The 5-year-voyage (A map of this voyage is attached below) turned out to be a boon for Darwin. He visited four continents and collected countless samples of the plants, animals, birds, and fossils there.
After he returned to England, he gave these samples to zoologists, so that they could examine them. Darwin's natural history collections proved extremely useful.
Darwin started publishing the reports of the analysis of the samples, provided by the zoologists, as a book called 'Zoology of the Voyage of HMS Beagle.' He even got a grant of £1,000 for publishing these books. Darwin planned to publish several volumes of this book.
His voyage, the samples he had collected during the voyage, and the reports of these samples provided by zoologists helped him understand a lot about evolution. So, he started working on formulating a theory about evolution.

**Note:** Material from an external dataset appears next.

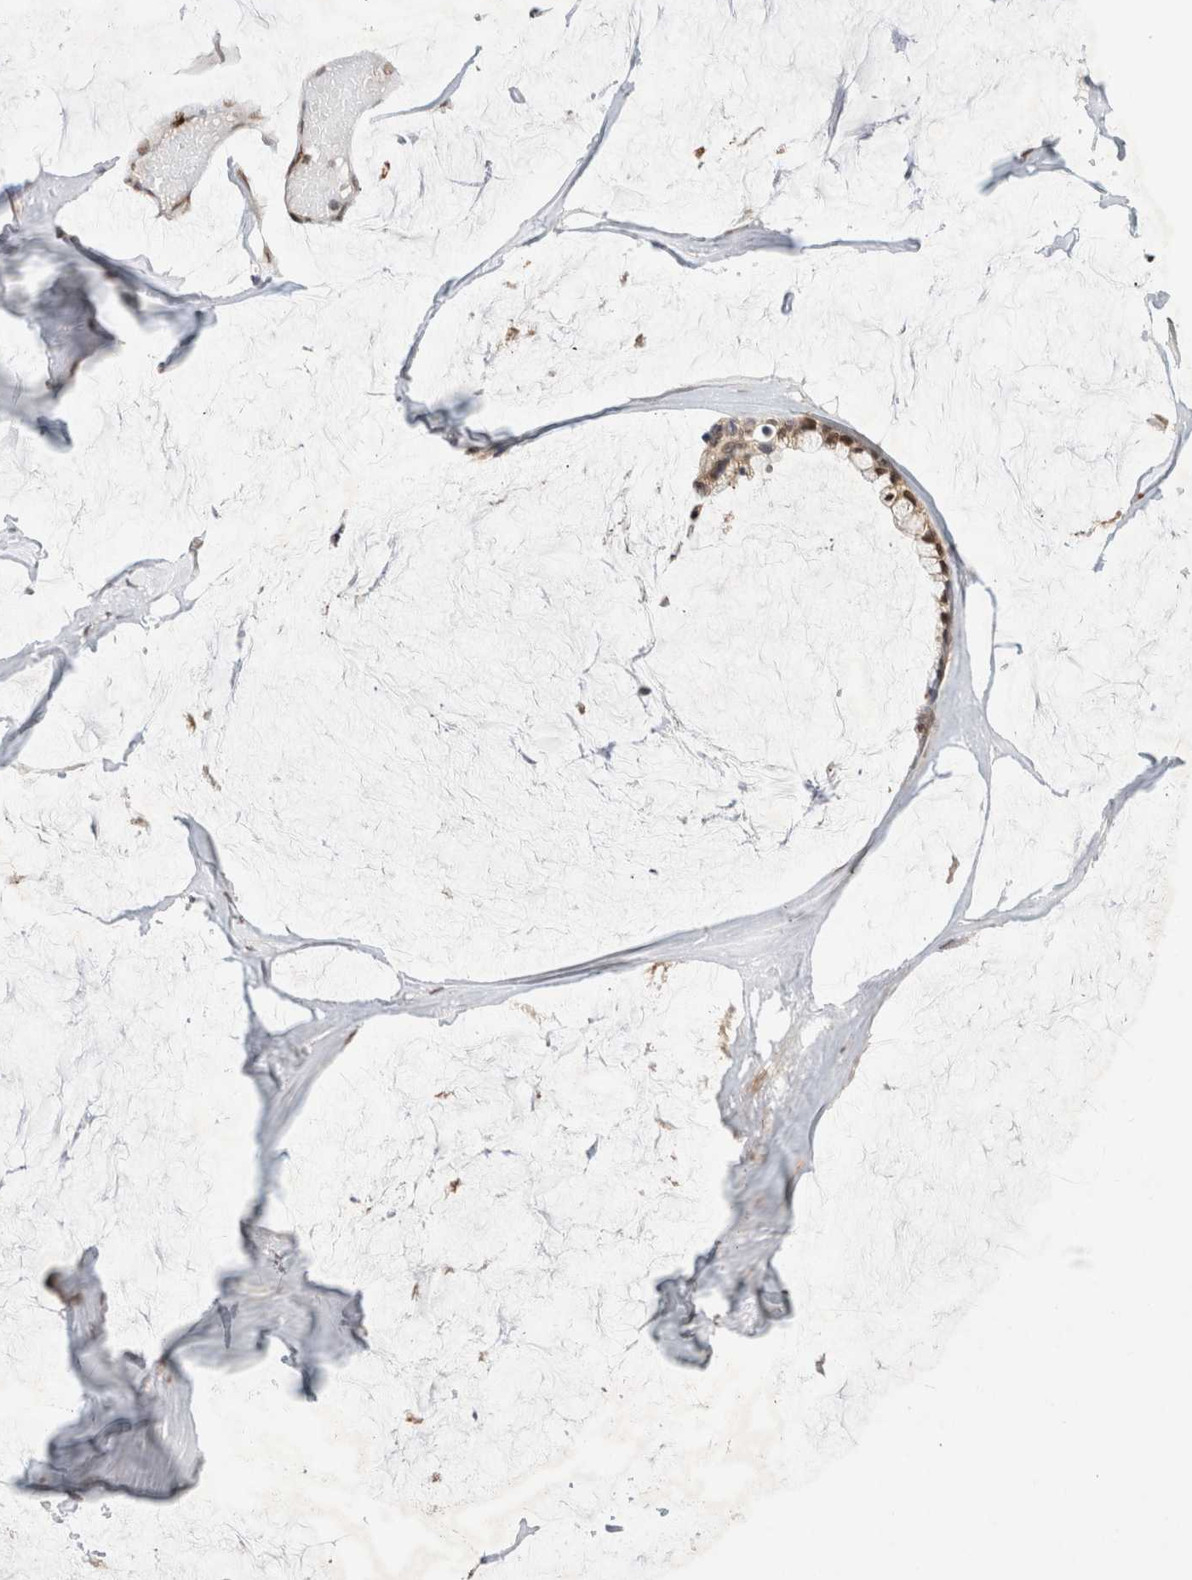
{"staining": {"intensity": "weak", "quantity": ">75%", "location": "cytoplasmic/membranous,nuclear"}, "tissue": "ovarian cancer", "cell_type": "Tumor cells", "image_type": "cancer", "snomed": [{"axis": "morphology", "description": "Cystadenocarcinoma, mucinous, NOS"}, {"axis": "topography", "description": "Ovary"}], "caption": "Tumor cells reveal low levels of weak cytoplasmic/membranous and nuclear expression in about >75% of cells in ovarian cancer.", "gene": "GTF2I", "patient": {"sex": "female", "age": 39}}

Darwin worked too hard to finish his books, as well as formulate his own theory of evolution at the same time. But due to the resulting stress, he got sick and was bedridden. He started trembling and vomiting, suffered from stomach pain, and severe boils started appearing on his body. Even though he got better with time, these symptoms reoccurred again and again in his life, whenever he got overstressed. His disease was never diagnosed or cured.
Evolution theories before Darwin's time
Even before Darwin proposed his theory of evolution, there were two theories of evolution that were famous. But they had a lot of opposition.
The first of these theories was the 'Theory of Acquired Characteristics' or 'Lamarckism.' It was proposed by Jean-Baptiste Lamarck [Citation2], a French zoologist. He proposed, that when environments change, organisms change their behavior, and as a result, the organs of these organisms change as well. These organisms then pass on these changes to their offspring.
The second theory was proposed by none other than Charles Darwin's paternal grandfather, Erasmus Darwin. In his book called 'Zooomia,' [Citation3] Erasmus argues that all organisms undergo changes constantly, which their offspring inherit from them.